[Dataset items]
◇ ◇ ◇ ◇ ◇
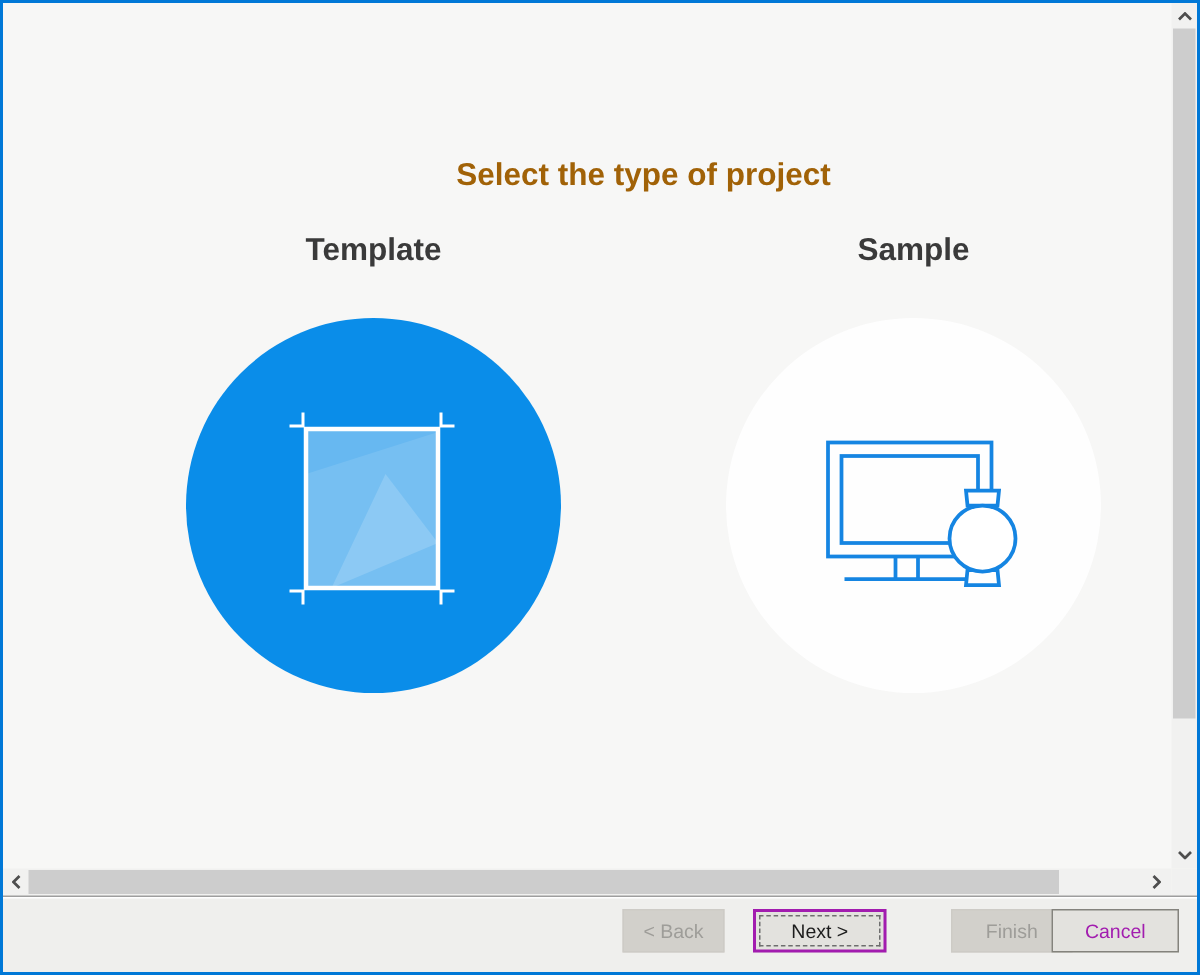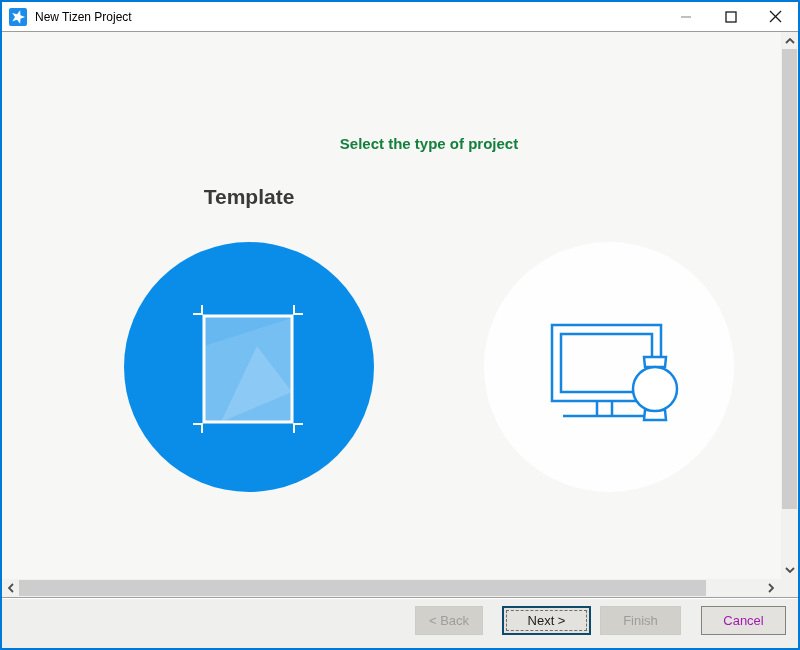--- a/index.html
+++ b/index.html
@@ -26,21 +26,21 @@
   .v-thumb{position:absolute;left:1px;right:1px;top:17px;height:460px;background:#cdcdcd;}
   .h-thumb{position:absolute;top:1px;bottom:1px;left:17px;width:687px;background:#cdcdcd;}
   .arrow{position:absolute;display:flex;align-items:center;justify-content:center;}
   .arrow.up{top:2px;left:0;right:0;height:14px;}
   .arrow.down{bottom:2px;left:0;right:0;height:14px;}
   .arrow.left{left:2px;top:0;bottom:0;width:14px;}
   .arrow.right{right:3px;top:0;bottom:0;width:14px;}
   
   .heading{
     position:absolute;left:427px;top:103px;transform:translateX(-50%);
-    font-size:15px;font-weight:bold;color:#15803d;white-space:nowrap;
+    font-size:21px;font-weight:bold;color:#a16207;white-space:nowrap;
   }
   .opt-label{
     position:absolute;top:153px;transform:translateX(-50%);
     font-size:21px;font-weight:bold;color:#3a3a3a;white-space:nowrap;cursor:pointer;
   }
   .opt-label.template{left:247px;}
   .opt-label.sample{left:607px;}
   .opt-circle{position:absolute;top:210px;width:250px;height:250px;cursor:pointer;}
   .opt-circle.template{left:122px;}
   .opt-circle.sample{left:482px;}
@@ -50,65 +50,41 @@
     border-top:1px solid #9e9e9e;box-shadow:inset 0 1px 0 #ffffff;
   }
   .btn{
     position:absolute;top:8px;height:29px;box-sizing:border-box;
     font-family:"Liberation Sans","DejaVu Sans",sans-serif;font-size:13px;
     display:flex;align-items:center;justify-content:center;padding:0;
   }
   .btn.disabled{background:#d2d0cb;color:#9e9d99;border:1px solid #cdcbc6;}
   .btn.normal{background:#e3e2de;color:#a21caf;border:1px solid #84837d;cursor:pointer;}
   .btn.focused{
-    background:#e3e2de;color:#1c1c1c;border:2px solid #0c4a6e;cursor:pointer;
+    background:#e3e2de;color:#1c1c1c;border:2px solid #a21caf;cursor:pointer;
     outline:1px dashed #6e6e6e;outline-offset:-5px;
   }
   .btn.back{left:413px;width:68px;}
   .btn.next{left:500px;width:89px;}
-  .btn.finish{left:598px;width:81px;}
+  .btn.finish{left:632px;width:81px;}
   .btn.cancel{left:699px;width:85px;}
 </style>
 </head>
 <body>
 
 <div class="window">
 
-  <div class="titlebar">
-    <svg class="app-icon" viewBox="0 0 18 18">
-      <rect x="0" y="0" width="18" height="18" rx="2" fill="#1b8ceb"></rect>
-      <g transform="rotate(18 9 9)">
-        <polygon fill="#ffffff" points="9,2 10.8,6.6 15.7,6.9 11.9,9.9 13.1,14.7 9,12 4.9,14.7 6.1,9.9 2.3,6.9 7.2,6.6"></polygon>
-      </g>
-    </svg>
-    <span class="title-text">New Tizen Project</span>
-    <div class="win-btn">
-      <svg width="12" height="12" viewBox="0 0 12 12">
-        <line x1="1" y1="6" x2="11" y2="6" stroke="#a5a5a5" stroke-width="1.4"></line>
-      </svg>
-    </div>
-    <div class="win-btn">
-      <svg width="12" height="12" viewBox="0 0 12 12">
-        <rect x="1" y="1" width="10" height="10" fill="none" stroke="#1a1a1a" stroke-width="1.3"></rect>
-      </svg>
-    </div>
-    <div class="win-btn">
-      <svg width="13" height="13" viewBox="0 0 13 13">
-        <line x1="1" y1="1" x2="12" y2="12" stroke="#1a1a1a" stroke-width="1.3"></line>
-        <line x1="12" y1="1" x2="1" y2="12" stroke="#1a1a1a" stroke-width="1.3"></line>
-      </svg>
-    </div>
-  </div>
 
   <div class="main">
     <div class="content">
 
       <div class="heading">Select the type of project</div>
 
       <div class="opt-label template">Template</div>
+      <div class="opt-label sample">Sample</div>
 
       <svg class="opt-circle template" viewBox="0 0 250 250">
         <circle cx="125" cy="125" r="125" fill="#0a8de9"></circle>
         <g>
           <rect x="80" y="74" width="88" height="106" fill="#ffffff" fill-opacity="0.38" stroke="#ffffff" stroke-width="3"></rect>
           <polygon points="80,104 168,76 168,180 80,180" fill="#ffffff" opacity="0.10"></polygon>
           <polygon points="133,104 168,150 97,180" fill="#ffffff" opacity="0.16"></polygon>
           <g stroke="#ffffff" stroke-width="2" fill="none">
             <path d="M69 72 H78 V63"></path>
             <path d="M179 72 H170 V63"></path>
◇ ◇ ◇ ◇ ◇
**What the task asks**: Exact reproduction of the entries above is what's needed; images stay out.

**Your response**:
--- a/index.html
+++ b/index.html
@@ -26,21 +26,21 @@
   .v-thumb{position:absolute;left:1px;right:1px;top:17px;height:460px;background:#cdcdcd;}
   .h-thumb{position:absolute;top:1px;bottom:1px;left:17px;width:687px;background:#cdcdcd;}
   .arrow{position:absolute;display:flex;align-items:center;justify-content:center;}
   .arrow.up{top:2px;left:0;right:0;height:14px;}
   .arrow.down{bottom:2px;left:0;right:0;height:14px;}
   .arrow.left{left:2px;top:0;bottom:0;width:14px;}
   .arrow.right{right:3px;top:0;bottom:0;width:14px;}
   
   .heading{
     position:absolute;left:427px;top:103px;transform:translateX(-50%);
-    font-size:15px;font-weight:bold;color:#15803d;white-space:nowrap;
+    font-size:21px;font-weight:bold;color:#a16207;white-space:nowrap;
   }
   .opt-label{
     position:absolute;top:153px;transform:translateX(-50%);
     font-size:21px;font-weight:bold;color:#3a3a3a;white-space:nowrap;cursor:pointer;
   }
   .opt-label.template{left:247px;}
   .opt-label.sample{left:607px;}
   .opt-circle{position:absolute;top:210px;width:250px;height:250px;cursor:pointer;}
   .opt-circle.template{left:122px;}
   .opt-circle.sample{left:482px;}
@@ -50,65 +50,41 @@
     border-top:1px solid #9e9e9e;box-shadow:inset 0 1px 0 #ffffff;
   }
   .btn{
     position:absolute;top:8px;height:29px;box-sizing:border-box;
     font-family:"Liberation Sans","DejaVu Sans",sans-serif;font-size:13px;
     display:flex;align-items:center;justify-content:center;padding:0;
   }
   .btn.disabled{background:#d2d0cb;color:#9e9d99;border:1px solid #cdcbc6;}
   .btn.normal{background:#e3e2de;color:#a21caf;border:1px solid #84837d;cursor:pointer;}
   .btn.focused{
-    background:#e3e2de;color:#1c1c1c;border:2px solid #0c4a6e;cursor:pointer;
+    background:#e3e2de;color:#1c1c1c;border:2px solid #a21caf;cursor:pointer;
     outline:1px dashed #6e6e6e;outline-offset:-5px;
   }
   .btn.back{left:413px;width:68px;}
   .btn.next{left:500px;width:89px;}
-  .btn.finish{left:598px;width:81px;}
+  .btn.finish{left:632px;width:81px;}
   .btn.cancel{left:699px;width:85px;}
 </style>
 </head>
 <body>
 
 <div class="window">
 
-  <div class="titlebar">
-    <svg class="app-icon" viewBox="0 0 18 18">
-      <rect x="0" y="0" width="18" height="18" rx="2" fill="#1b8ceb"></rect>
-      <g transform="rotate(18 9 9)">
-        <polygon fill="#ffffff" points="9,2 10.8,6.6 15.7,6.9 11.9,9.9 13.1,14.7 9,12 4.9,14.7 6.1,9.9 2.3,6.9 7.2,6.6"></polygon>
-      </g>
-    </svg>
-    <span class="title-text">New Tizen Project</span>
-    <div class="win-btn">
-      <svg width="12" height="12" viewBox="0 0 12 12">
-        <line x1="1" y1="6" x2="11" y2="6" stroke="#a5a5a5" stroke-width="1.4"></line>
-      </svg>
-    </div>
-    <div class="win-btn">
-      <svg width="12" height="12" viewBox="0 0 12 12">
-        <rect x="1" y="1" width="10" height="10" fill="none" stroke="#1a1a1a" stroke-width="1.3"></rect>
-      </svg>
-    </div>
-    <div class="win-btn">
-      <svg width="13" height="13" viewBox="0 0 13 13">
-        <line x1="1" y1="1" x2="12" y2="12" stroke="#1a1a1a" stroke-width="1.3"></line>
-        <line x1="12" y1="1" x2="1" y2="12" stroke="#1a1a1a" stroke-width="1.3"></line>
-      </svg>
-    </div>
-  </div>
 
   <div class="main">
     <div class="content">
 
       <div class="heading">Select the type of project</div>
 
       <div class="opt-label template">Template</div>
+      <div class="opt-label sample">Sample</div>
 
       <svg class="opt-circle template" viewBox="0 0 250 250">
         <circle cx="125" cy="125" r="125" fill="#0a8de9"></circle>
         <g>
           <rect x="80" y="74" width="88" height="106" fill="#ffffff" fill-opacity="0.38" stroke="#ffffff" stroke-width="3"></rect>
           <polygon points="80,104 168,76 168,180 80,180" fill="#ffffff" opacity="0.10"></polygon>
           <polygon points="133,104 168,150 97,180" fill="#ffffff" opacity="0.16"></polygon>
           <g stroke="#ffffff" stroke-width="2" fill="none">
             <path d="M69 72 H78 V63"></path>
             <path d="M179 72 H170 V63"></path>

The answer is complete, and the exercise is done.